Strategy to End NFA via Flooded Registry
In a recent video on the VSO Gun Channel, host Kurt Hollstrom argues that the recent ATF rule dropping the tax stamp to $0 for short-barreled rifles (SBRs), short-barreled shotguns (SBSs), Any Other Weapons (AOWs), and suppressors is a deliberate tactic to overwhelm the National Firearms Act (NFA) registry. Citing updated ATF figures through March 2026 showing 810,000 NFA forms submitted in the first three months alone, Hollstrom highlights an unprecedented surge. Suppressors, for example, have jumped from 3.5 million total (1934-2023) to nearly 6 million by early 2026, projecting that 2026 alone could match 90 years of prior registrations.
Legal Pillars and Pros of Participation
Hollstrom builds his case on key Supreme Court precedents: the 1939 Miller decision (NFA items must be both ‘dangerous and unusual’), 2008 Heller (protects arms in ‘common use’ for lawful purposes), the Caetano case (pegging ‘common use’ at around 200,000 units), and 2022 Bruen. With the tax eliminated, he claims the registry loses its constitutional taxing power basis, amplified by the 2024 Chevron overturn curbing administrative overreach.

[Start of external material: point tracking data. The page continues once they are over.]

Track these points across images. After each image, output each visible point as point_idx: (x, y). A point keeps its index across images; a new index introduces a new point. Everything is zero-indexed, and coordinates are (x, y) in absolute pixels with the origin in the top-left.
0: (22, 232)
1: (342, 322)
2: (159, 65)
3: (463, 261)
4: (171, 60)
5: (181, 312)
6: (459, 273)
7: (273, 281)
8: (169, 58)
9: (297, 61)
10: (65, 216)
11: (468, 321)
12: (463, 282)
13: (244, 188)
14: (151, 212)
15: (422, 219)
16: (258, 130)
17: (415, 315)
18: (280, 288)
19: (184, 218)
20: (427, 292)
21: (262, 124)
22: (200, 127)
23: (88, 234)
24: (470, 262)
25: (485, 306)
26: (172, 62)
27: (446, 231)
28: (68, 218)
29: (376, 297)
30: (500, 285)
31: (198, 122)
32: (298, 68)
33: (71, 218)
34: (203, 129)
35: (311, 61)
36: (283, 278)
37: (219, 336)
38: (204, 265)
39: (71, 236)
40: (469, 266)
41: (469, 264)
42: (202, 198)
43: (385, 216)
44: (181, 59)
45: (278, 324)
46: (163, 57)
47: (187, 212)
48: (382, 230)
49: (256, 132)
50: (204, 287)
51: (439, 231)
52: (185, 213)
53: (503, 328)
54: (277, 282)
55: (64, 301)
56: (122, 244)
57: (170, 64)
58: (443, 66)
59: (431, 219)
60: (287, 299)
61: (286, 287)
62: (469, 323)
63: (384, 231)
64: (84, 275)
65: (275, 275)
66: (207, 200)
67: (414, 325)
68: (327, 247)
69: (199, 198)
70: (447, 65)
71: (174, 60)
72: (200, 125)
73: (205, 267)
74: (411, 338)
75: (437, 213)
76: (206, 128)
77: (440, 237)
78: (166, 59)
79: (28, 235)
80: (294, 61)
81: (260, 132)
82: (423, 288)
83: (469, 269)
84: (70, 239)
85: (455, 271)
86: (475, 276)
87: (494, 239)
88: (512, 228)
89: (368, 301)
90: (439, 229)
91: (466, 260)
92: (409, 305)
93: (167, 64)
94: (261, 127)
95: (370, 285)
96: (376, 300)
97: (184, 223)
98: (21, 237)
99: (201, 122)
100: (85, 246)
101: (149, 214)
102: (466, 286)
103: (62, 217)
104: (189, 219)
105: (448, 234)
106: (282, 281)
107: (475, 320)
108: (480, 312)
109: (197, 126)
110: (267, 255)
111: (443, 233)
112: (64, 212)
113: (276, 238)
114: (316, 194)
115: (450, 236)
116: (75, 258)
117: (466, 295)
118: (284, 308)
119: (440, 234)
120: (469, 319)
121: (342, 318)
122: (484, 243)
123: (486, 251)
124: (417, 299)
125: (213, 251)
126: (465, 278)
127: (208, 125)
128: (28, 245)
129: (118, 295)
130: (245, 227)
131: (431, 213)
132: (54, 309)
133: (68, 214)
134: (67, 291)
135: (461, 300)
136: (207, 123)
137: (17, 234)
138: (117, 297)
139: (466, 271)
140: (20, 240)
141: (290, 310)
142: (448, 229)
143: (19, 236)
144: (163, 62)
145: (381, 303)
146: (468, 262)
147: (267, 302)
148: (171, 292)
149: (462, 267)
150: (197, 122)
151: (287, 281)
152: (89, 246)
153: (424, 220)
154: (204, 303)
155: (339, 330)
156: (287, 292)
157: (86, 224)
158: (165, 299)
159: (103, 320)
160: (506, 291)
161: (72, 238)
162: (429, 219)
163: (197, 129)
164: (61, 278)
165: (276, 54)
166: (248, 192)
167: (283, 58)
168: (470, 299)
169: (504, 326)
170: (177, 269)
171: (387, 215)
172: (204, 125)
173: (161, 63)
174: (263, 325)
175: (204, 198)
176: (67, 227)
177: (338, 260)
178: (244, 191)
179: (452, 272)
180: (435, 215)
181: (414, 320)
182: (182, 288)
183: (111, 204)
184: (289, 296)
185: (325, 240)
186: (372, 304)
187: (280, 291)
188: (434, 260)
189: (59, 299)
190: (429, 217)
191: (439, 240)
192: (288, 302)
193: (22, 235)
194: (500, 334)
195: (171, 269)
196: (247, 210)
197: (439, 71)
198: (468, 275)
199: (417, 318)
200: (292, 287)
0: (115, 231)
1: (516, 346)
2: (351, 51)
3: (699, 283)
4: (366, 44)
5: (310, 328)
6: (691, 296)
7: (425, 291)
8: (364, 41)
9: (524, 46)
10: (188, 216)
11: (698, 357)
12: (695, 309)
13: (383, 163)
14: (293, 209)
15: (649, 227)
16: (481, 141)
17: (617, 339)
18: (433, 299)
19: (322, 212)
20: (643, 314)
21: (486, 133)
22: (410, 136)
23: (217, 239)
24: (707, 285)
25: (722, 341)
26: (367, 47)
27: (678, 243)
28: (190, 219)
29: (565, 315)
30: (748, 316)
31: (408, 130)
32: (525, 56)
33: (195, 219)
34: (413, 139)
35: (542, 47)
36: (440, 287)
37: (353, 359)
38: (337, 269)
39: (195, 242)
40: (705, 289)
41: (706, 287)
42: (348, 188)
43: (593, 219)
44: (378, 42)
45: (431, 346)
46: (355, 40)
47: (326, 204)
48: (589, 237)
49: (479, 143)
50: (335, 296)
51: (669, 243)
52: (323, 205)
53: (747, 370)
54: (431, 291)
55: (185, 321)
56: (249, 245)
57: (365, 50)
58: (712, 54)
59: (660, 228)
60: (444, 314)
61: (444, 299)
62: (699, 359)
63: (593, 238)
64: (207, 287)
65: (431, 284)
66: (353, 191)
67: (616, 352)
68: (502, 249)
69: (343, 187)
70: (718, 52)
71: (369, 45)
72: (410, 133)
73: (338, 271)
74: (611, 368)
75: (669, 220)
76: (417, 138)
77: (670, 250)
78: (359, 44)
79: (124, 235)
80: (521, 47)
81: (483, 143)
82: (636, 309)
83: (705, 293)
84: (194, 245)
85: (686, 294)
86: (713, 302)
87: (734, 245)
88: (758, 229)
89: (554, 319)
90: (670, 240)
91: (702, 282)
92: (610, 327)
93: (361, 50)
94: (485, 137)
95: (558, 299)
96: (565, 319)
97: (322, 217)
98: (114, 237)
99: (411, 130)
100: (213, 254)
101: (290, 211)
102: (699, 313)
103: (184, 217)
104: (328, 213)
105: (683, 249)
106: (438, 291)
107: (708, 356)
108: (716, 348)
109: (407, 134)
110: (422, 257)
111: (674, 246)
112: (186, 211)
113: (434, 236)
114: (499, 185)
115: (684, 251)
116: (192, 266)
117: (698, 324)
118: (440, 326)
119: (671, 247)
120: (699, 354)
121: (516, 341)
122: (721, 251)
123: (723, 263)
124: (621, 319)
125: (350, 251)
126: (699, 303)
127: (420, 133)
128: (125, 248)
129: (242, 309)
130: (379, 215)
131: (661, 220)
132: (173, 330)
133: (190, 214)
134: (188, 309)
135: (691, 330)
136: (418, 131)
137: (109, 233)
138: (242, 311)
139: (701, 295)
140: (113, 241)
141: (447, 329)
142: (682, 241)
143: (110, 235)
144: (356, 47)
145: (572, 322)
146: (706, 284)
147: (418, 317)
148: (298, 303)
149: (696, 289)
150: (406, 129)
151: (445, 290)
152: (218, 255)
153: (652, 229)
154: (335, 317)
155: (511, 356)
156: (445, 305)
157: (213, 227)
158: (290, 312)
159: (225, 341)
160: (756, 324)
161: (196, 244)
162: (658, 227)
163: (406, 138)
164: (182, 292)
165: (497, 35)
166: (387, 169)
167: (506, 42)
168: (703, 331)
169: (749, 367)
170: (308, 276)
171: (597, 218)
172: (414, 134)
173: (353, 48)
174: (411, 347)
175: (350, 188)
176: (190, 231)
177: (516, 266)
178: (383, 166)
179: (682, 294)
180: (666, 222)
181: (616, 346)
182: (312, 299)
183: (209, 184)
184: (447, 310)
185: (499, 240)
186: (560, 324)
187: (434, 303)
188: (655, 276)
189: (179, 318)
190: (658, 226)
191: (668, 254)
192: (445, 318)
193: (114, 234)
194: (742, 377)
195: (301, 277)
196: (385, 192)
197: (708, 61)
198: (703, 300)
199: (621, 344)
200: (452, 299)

Pros include normalizing NFA items for self-defense—’short-barreled rifles, short-barreled shotguns… are demonstrably excellent for home defense’—and building ‘common use’ numbers to challenge regulations.
- Pros: Accelerates ‘common use’ threshold; exposes chilling effect of prior $200 tax; positions for court wins on Second Amendment grounds.

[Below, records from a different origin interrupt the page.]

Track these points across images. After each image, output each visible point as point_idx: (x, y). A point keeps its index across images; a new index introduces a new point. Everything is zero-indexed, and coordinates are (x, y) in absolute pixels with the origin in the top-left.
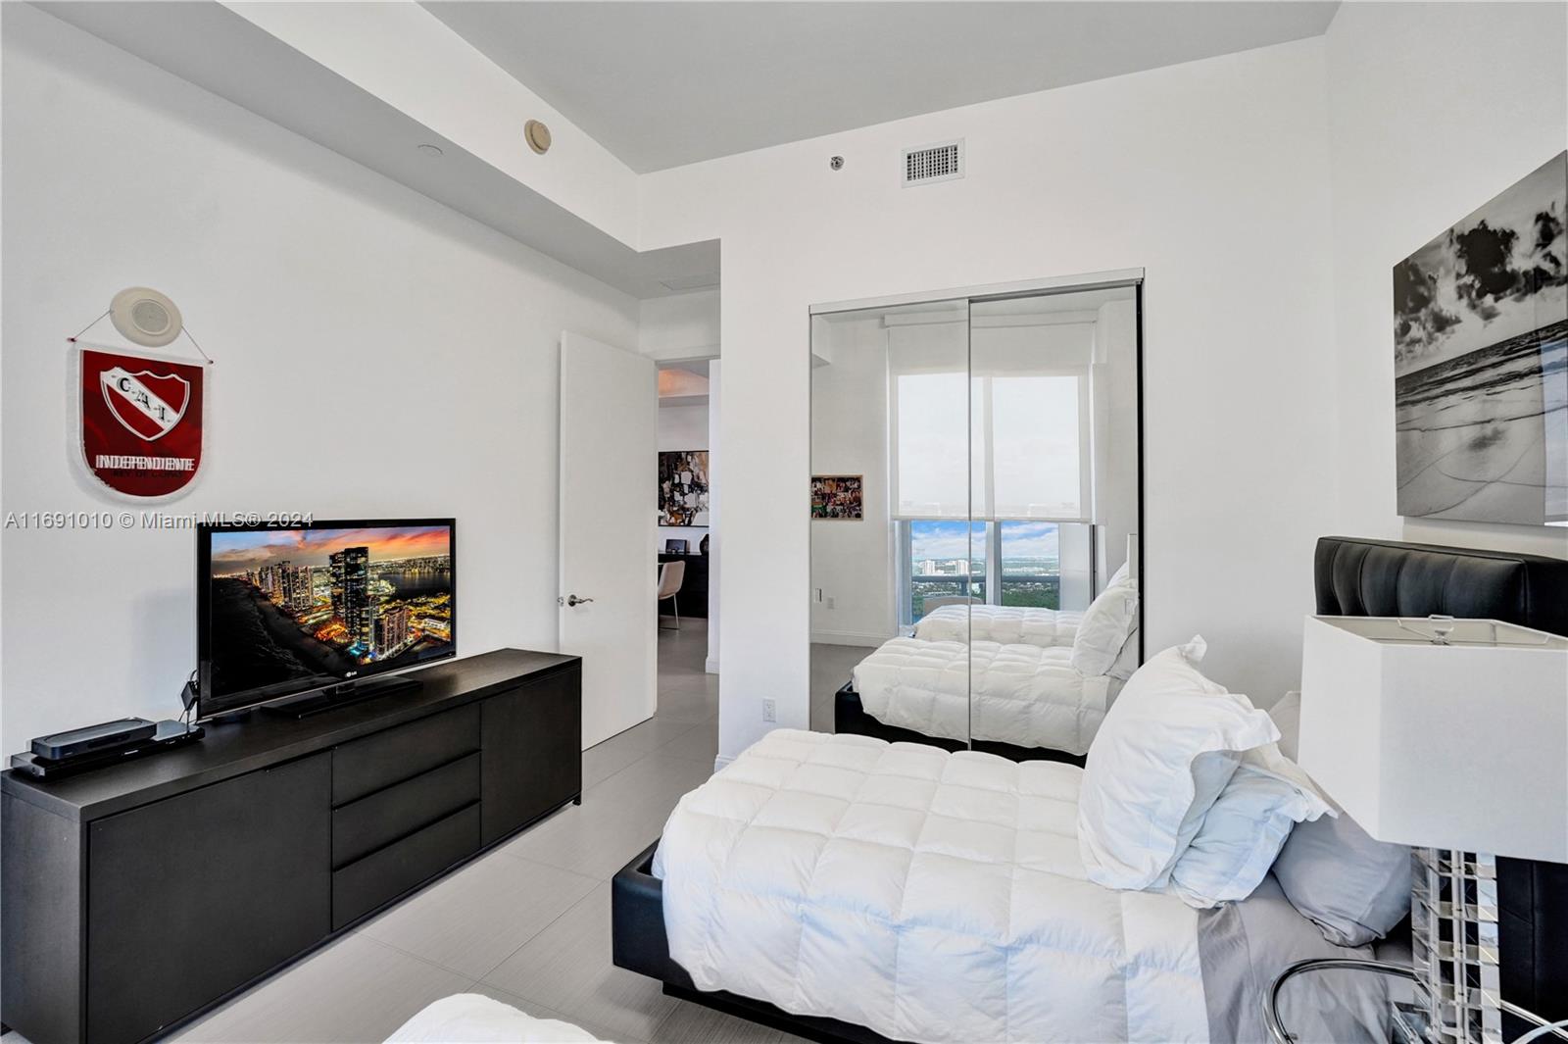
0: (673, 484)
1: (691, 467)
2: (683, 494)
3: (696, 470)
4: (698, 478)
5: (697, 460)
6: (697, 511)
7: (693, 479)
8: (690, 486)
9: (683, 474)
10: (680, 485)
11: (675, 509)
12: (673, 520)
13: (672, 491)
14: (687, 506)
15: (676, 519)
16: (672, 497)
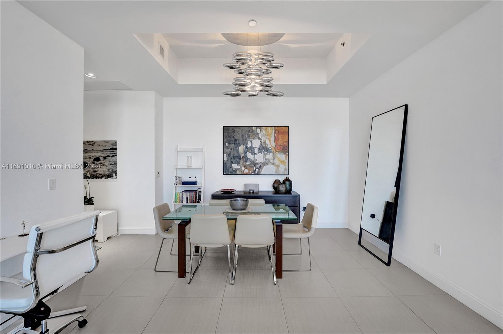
0: (246, 147)
1: (260, 136)
2: (254, 154)
3: (264, 139)
4: (265, 143)
5: (264, 132)
6: (264, 165)
7: (261, 144)
8: (259, 149)
9: (254, 141)
10: (251, 149)
11: (248, 163)
12: (246, 171)
13: (246, 152)
14: (257, 162)
15: (249, 170)
16: (245, 157)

- Cons (Addressed by Host): Critics fear ‘going on a list’ or normalizing registration—Hollstrom retorts, ‘Well, no [__] Sherlock. That’s not how this works’; non-participants may just fear the unfamiliar, not true principle.
- Specs: 2.5M new suppressors in ~2 years; 810K forms Q1 2026; ‘Tasers… 200,000-ish’ as common-use benchmark.
“I am on record saying that it’s not about the tax, it’s about the registration. However, when you put a tax on something, there is a chilling effect on its use.” Hollstrom urges viewers to participate, framing it as a ‘historic movement’ to end the NFA.